Shrimp on the Barbie anyone? In this week's Sittin Waitin Wishin, we're going down unda! So break out your boomerangs, sharpen your big knives, get as many vaccines as you can, and stock up on your anti venoms, here's comes some Aussie muscle! Yes this week we are diving into the newest car in Chevy's stable, the SS.

For those of you that are too young to remember what a SS is, or never went to cars shows with your parents in which case I'm so sorry, SS stands for Super Sport. Back in the days of old, Chevy would brand their high performance cars, things like the Camaro, Chevelle, and Nova with the SS badge after some part of the car was reworked to either handle better or make the car go faster. It even continues to this day with the Camaro, and a few other cars. It's a trim level that you used to be able to purchase with your car. Now however, Chevy has decided to brand a complete car and SS and that is where they lost me.

(This is a SS, except for those fugly wheels, those suck)

You see a SS can't be an entire car. It promises too much. It promises that the entire car will be an uncompromised beast of a machine, and frankly, it isn't. So let's get to this week's SWW.


(JJ Abrahms inspired flare effect brought to you by Chevy)

When you first step into the interior you are greeted with enough chrome to blind a small group of children. It's on the door sill, the steering wheel, around the gauge bezels, the shift knob, around the stereo console, the HVAC controls, at the base of the gear selector, on the seats, and in the middle of the steering wheel encompassing the Chevy monogram. It's just chrome this, chrome that, it's as if someone got a really great deal on chrome paint and went bananas on this car. To make matters worse, where the original cars actually had metal, all of the chrome bits on this car are chromed plastic. Guess what feels really cheap when you touch it? Chrome plastic. Wanna know what is also does? Show fingerprints. This amount of shiny surface area is just a haven of fingerprints, spit, and other bodily excretions to show up on your nice new shiny car. I can't figure out why people like chrome.


What Chevy then did was even worse. Because the new hip thing at the Auto Show was Piano black plastics, Chevy highlighted and accompanied the shiny chrome plastic with that god awful piano black crap. I'm sorry, this trend needs to die and die now. It looks tacky, it feels tacky, and it should not be on the car. What is a real shame is that all this chrome and black plastic detract from actually the interior being a nice place to be. The plastics are nice and not harsh like many other brands.

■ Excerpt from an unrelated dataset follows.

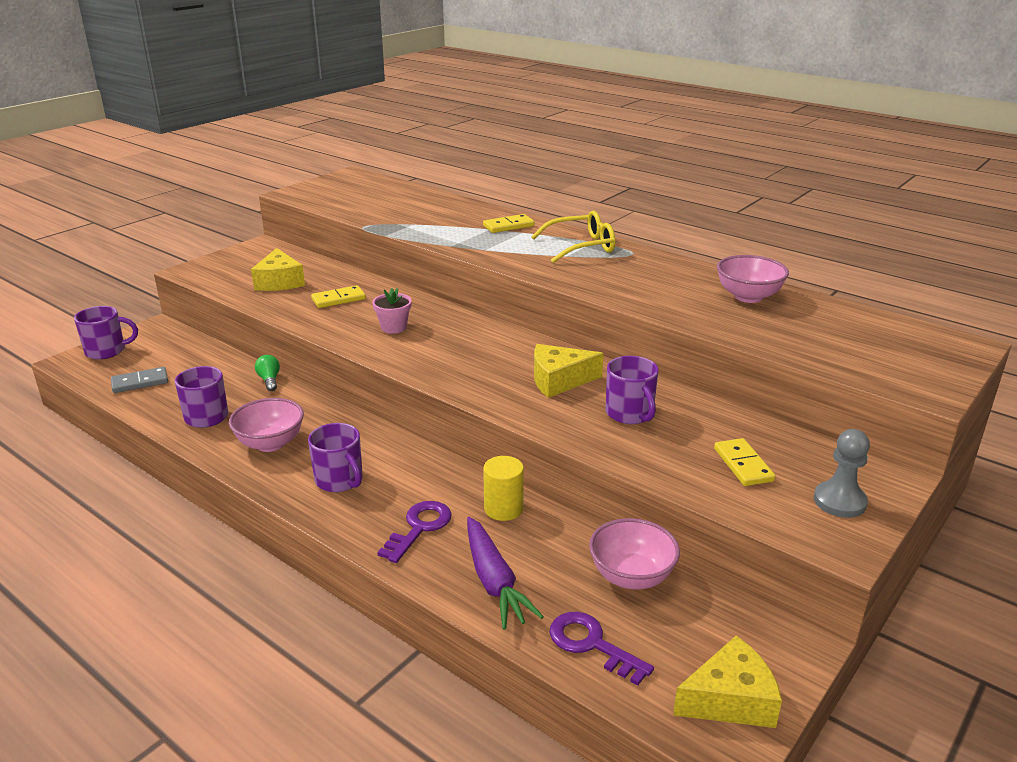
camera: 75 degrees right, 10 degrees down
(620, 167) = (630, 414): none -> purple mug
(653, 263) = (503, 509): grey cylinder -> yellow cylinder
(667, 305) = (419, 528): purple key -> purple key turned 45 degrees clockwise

The seats are decently comfortable, though as always mentioned a bit to high for my needs. And the steering wheel feels nice in your hands. But because of all the shiny bits, you can't flipping see anything else! My suggestion if you get this car, get some sunglasses, you'll need them.



After you put your glasses on to combat the glare and bright work, you can look at a relatively nice set of gauges. However, while looking at these I remembered I had seen these before in the new Silverado too. They have identical gauge clusters. Why? I have no idea, why put truck gauges especially on a car they want known as a performance car?

Moving on to the back seat, the car flops a bit. The back seats are very cramped and the slopped roof line really intrudes into the cabin. It also seems that Chevy decided to make the front seats pretty comfortable and the back seats like a wooden bench. Are they just planning for this car to be a cop car? Is there an installable cage? The back is nowhere I would like to spend a few hours in.


(Right foot green, left hand blue......I'm a pretzel.)

What also really hurts this car is the ever mounting onslaught that is buttons and knobs in modern cars. Really, why do I need a million buttons to control the radio, or the HVAC? I counted, there are 45 buttons, and 7 knobs just on the steering wheel and console alone. Who needs that many? No one that's who.


This car really could have been a potential buy for me some day down the road. I love big 4 door V8 sedans. They are unbelievably fun, and you can take a bunch of people with you while you're having fun! Here's what Chevy did wrong with this car. They Americanized it. Not that Americanizing is totally wrong, but the average American isn't going to buy a 4 door V8 muscle car. They don't want that. You know who does want that, people that are already familiar with Holden and all the awesome shit they do! Just bring over the car. Badge it as a Chevelle SS and give it a proper transmission. You won't have a hit, but in today's need to sip fuel, it was never going to be a hit.